Lack of specifics wiped out Perspecta's student loan bid
Perspecta missed its shot at a position on a $1.7 billion Education Department contract to support student loan operations because the agency said the proposal lacked certain critical specifics.
The findings in a Government Accountability Office decision that denied Perspecta’s protest offer some lessons about the need for specificity in your proposals.
The Next Generation Financial Services Environment contract's solicitation asked bidders to explain how they would assure compliance with consumer protection laws. Perspecta’s approach was scored as an "Unacceptable Risk" by the Education Department.

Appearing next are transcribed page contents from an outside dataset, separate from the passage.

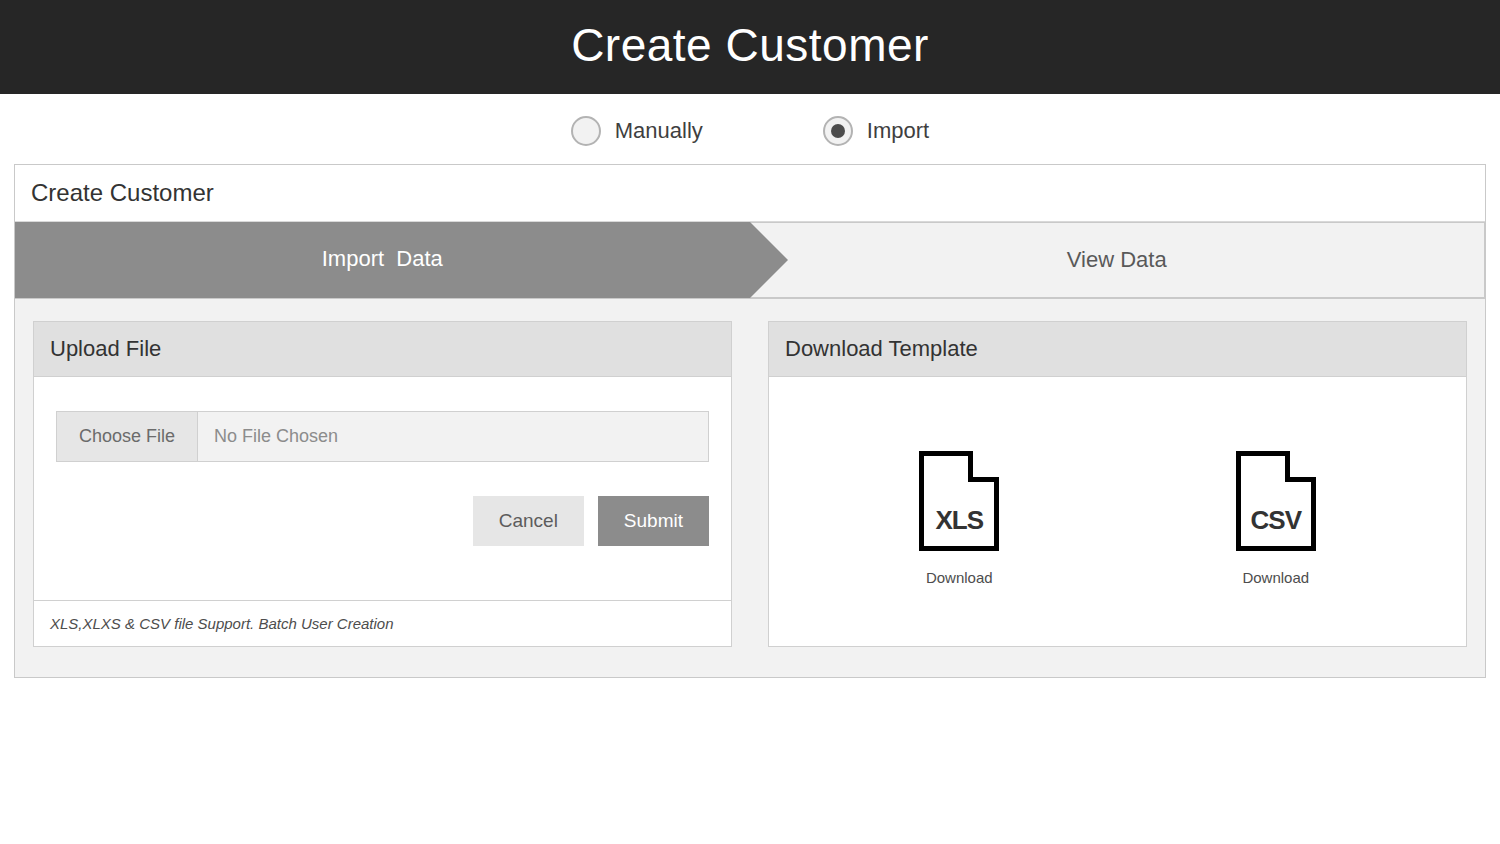Create Customer
Manually Import
Create Customer
Import Data
View Data
Upload File
Choose File
No File Chosen
Cancel Submit
XLS,XLXS & CSV file Support. Batch User Creation
Download Template
XLS
Download
CSV
Download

The government said Perspecta failed to describe a process for compliance with these laws. In Perspecta's protest, the company argued it explained how it would comply. Those details are unfortunately redacted from GAO’s decision.
Perspecta also said that while its proposal “does not specifically identify each and every law (such as the various federal consumer protection laws) that its compliance plan addresses," that bid "in no way qualifies its plan to exclude federal consumer protection laws.”
It sounds like Perspecta explained how it will comply with a broad group of federal laws but it didn’t break out specifically the federal consumer protection laws.
GAO said Perspecta should have specifically addressed that because the solicitation said such. The Education Department said it included the requirement because a congressional mandate requires it to hold its contractors accountable for compliance with consumer protection laws, according to GAO.
Lesson: if a solicitation specifically calls out a requirement, you should address it specifically.
The lack of specificity for compliance with consumer protection laws and a rating of "Unacceptable Risk" for security, led the Education Department to rate Perspecta’s technical approach as "Unacceptable."
Perspecta earned "Low Risk" ratings in the other parts of the technical approach of staffing, key personnel, and quality control. Meanwhile, the company’s past performance earned a "Substantial Confidence" score and its small business subcontracting was rated "Satisfactory."
Awards ended up going to Maximus, Texas Guaranteed Student Loan Corp., Missouri Higher Education Loan Authority, EdFinancial Services and F.H. Cann & Associates.